JOYCE, James (1882-1941). Ulysses. Paris: Shakespeare and Company, 1922.
4o. Original "Greek flag" blue printed wrappers, uncut and unopened; GLASSINE WRAPPER (a few insignificant chips to spine and joints, otherwise very fine); quarter morocco slipcase. Provenance: Henry Colgate, 1927 (a letter to Paul Chadourne, Librairie de l'Etoile, laid in).
FIRST EDITION, LIMITED ISSUE, number 676 of 750 copies on handmade paper from an edition of 1,000.
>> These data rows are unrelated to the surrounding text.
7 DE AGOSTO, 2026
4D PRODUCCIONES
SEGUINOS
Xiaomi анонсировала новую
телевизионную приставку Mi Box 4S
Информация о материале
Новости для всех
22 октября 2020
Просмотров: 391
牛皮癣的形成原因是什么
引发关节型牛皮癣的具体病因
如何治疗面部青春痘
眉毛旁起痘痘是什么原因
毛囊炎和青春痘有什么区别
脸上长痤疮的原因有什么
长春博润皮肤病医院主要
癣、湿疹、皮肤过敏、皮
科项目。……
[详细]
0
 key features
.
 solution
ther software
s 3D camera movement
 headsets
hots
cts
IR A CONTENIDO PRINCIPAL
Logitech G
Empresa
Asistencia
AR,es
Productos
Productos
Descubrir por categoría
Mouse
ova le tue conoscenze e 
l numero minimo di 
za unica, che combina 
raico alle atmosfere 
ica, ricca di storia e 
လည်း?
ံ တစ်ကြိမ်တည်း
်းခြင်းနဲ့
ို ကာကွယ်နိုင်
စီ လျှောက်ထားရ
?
"ALL THE FUGGS, ALL THE FOETORS, THE WHOLE BOIL OF THE EUROPEAN MIND HAD BEEN LANCED" -- Ezra Pound
The impact of Joyce's Ulysses was revolutionary in its own time, and the book continues to stand as the single most significant English language novel of the last century. The complexities of its formal structure, its linguistic inventiveness and its imaginitive cohesion of historical sources have made Ulysses the most diligently studied work of modern literature in English. Cyril Connolly, while criticizing Joyce's "preference for language rather than people," nevertheless could not reject the novel's immense intellectual weight: "somehow it does acheive greatness like a ruined temple soaring from a jungle -- and should be judged perhaps as a poem, a festival of the imagination."
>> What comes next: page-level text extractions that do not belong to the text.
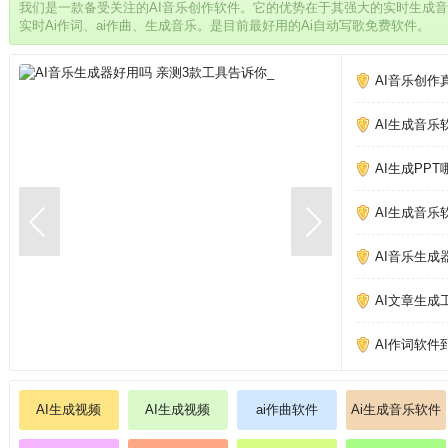
我们是一款备受关注的AI音乐创作软件。它的优势在于其强大的实时生成
实时Ai作词、ai作曲、生成音乐。是目前最好用的Ai自动写歌免费软件。
AI音乐创作
AI生成音乐
AI生成PP
AI生成音乐
AI音乐生成
AI文章生成
AI作词软件
AI生成视频
AI生成视频
ai作曲软件
Ai生成音乐软件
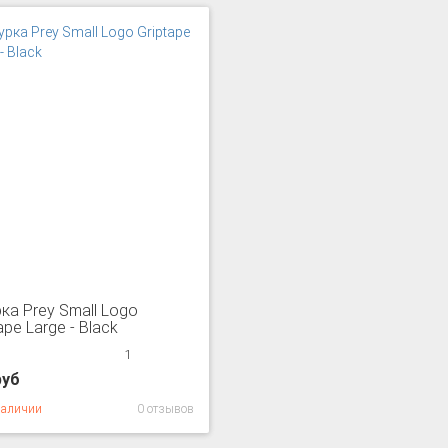
ка Prey Small Logo
ape Large - Black
1
руб
наличии
0 отзывов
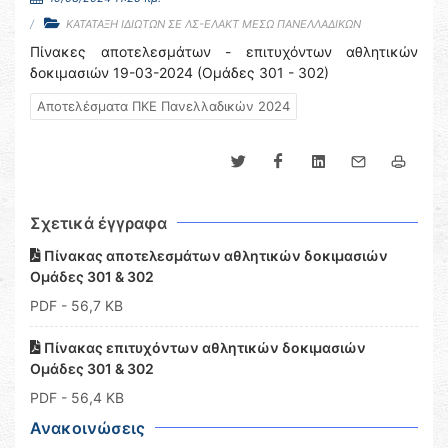
ΚΑΤΑΤΑΞΗ ΙΔΙΩΤΩΝ ΣΕ ΛΣ-ΕΛΑΚΤ ΜΕΣΩ ΠΑΝΕΛΛΑΔΙΚΩΝ
Πίνακες αποτελεσμάτων - επιτυχόντων αθλητικών
δοκιμασιών 19-03-2024 (Ομάδες 301 - 302)
Αποτελέσματα ΠΚΕ Πανελλαδικών 2024
Σχετικά έγγραφα
Πίνακας αποτελεσμάτων αθλητικών δοκιμασιών
Ομάδες 301 & 302
PDF
- 56,7 KB
Πίνακας επιτυχόντων αθλητικών δοκιμασιών
Ομάδες 301 & 302
PDF
- 56,4 KB
Ανακοινώσεις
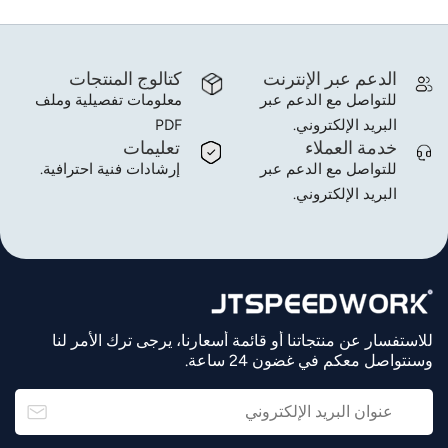
الدعم عبر الإنترنت
كتالوج المنتجات
للتواصل مع الدعم عبر
معلومات تفصيلية وملف
البريد الإلكتروني.
PDF
خدمة العملاء
تعليمات
للتواصل مع الدعم عبر
إرشادات فنية احترافية.
البريد الإلكتروني.
للاستفسار عن منتجاتنا أو قائمة أسعارنا، يرجى ترك الأمر لنا
وسنتواصل معكم في غضون 24 ساعة.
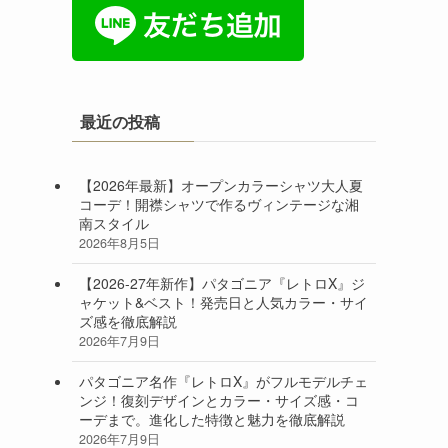
最近の投稿
【2026年最新】オープンカラーシャツ大人夏
コーデ！開襟シャツで作るヴィンテージな湘
南スタイル
2026年8月5日
【2026-27年新作】パタゴニア『レトロX』ジ
ャケット&ベスト！発売日と人気カラー・サイ
ズ感を徹底解説
2026年7月9日
パタゴニア名作『レトロX』がフルモデルチェ
ンジ！復刻デザインとカラー・サイズ感・コ
ーデまで。進化した特徴と魅力を徹底解説
2026年7月9日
The publication of Ulysses was a trying experience for its author, and no less so than the difficulties endured while writing it. Early manuscripts of the novel show Joyce beginning to move beyond the more formally traditional work represented in his Dubliners and A Portrait of the Artist as a Young Man and towards his mature style. Introduced to Harriet Shaw Weaver by Ezra Pound, Joyce first hoped to publish the novel serially in her journal The Egoist, but legal problems in England and America (resulting from the novel's presumed obsene content) halted this plan. Sylvia Beach of the Shakespeare and Company bookshop in Paris intervened at this seemingly desperate stage and Ulysses, published under her imprint, was revived for publication.
The first printing consisted of 1,000 copies, divided into three various limitations. The first 100 copies were printed on fine handmade paper, numbered 1-100, and signed by Joyce. Copies 101-250 were also printed on handmade paper, though of a lesser grade than the first 100, and were not signed by Joyce. The final 750 copies--as here--were numbered 251-1,000, printed on the least expensive stock of paper, and like the previous limitation, were not signed by Joyce.
The book was scheduled for publication on February 2, 1922, Joyce's fortieth birthday, but because of technical problems with printing the cover (which he wished to match in color the blue of the Greek flag), only 2 copies were ready by that date. Joyce expressed his appreciation for the book in a note to Beach: "I cannot let today pass without thanking you for all the trouble and worry you have given yourself about my book during the last year." Beach later wrote of their respective celebratory moods: "Here at last was Ulysses, in a Greek blue jacket, bearing the title and the author's name in white letters. Here were the seven hundred and thirty-two pages 'complete as written', and an average of one to half a dozen typographical errors per page." Soon after publication Joyce gathered together a list of errata. It was by no means complete.
See Sylvia Beach, Shakespeare and Company, London, 1959. Connolly, The Modern Movement 42; Slocum & Cahoon A17. A VERY FINE COPY.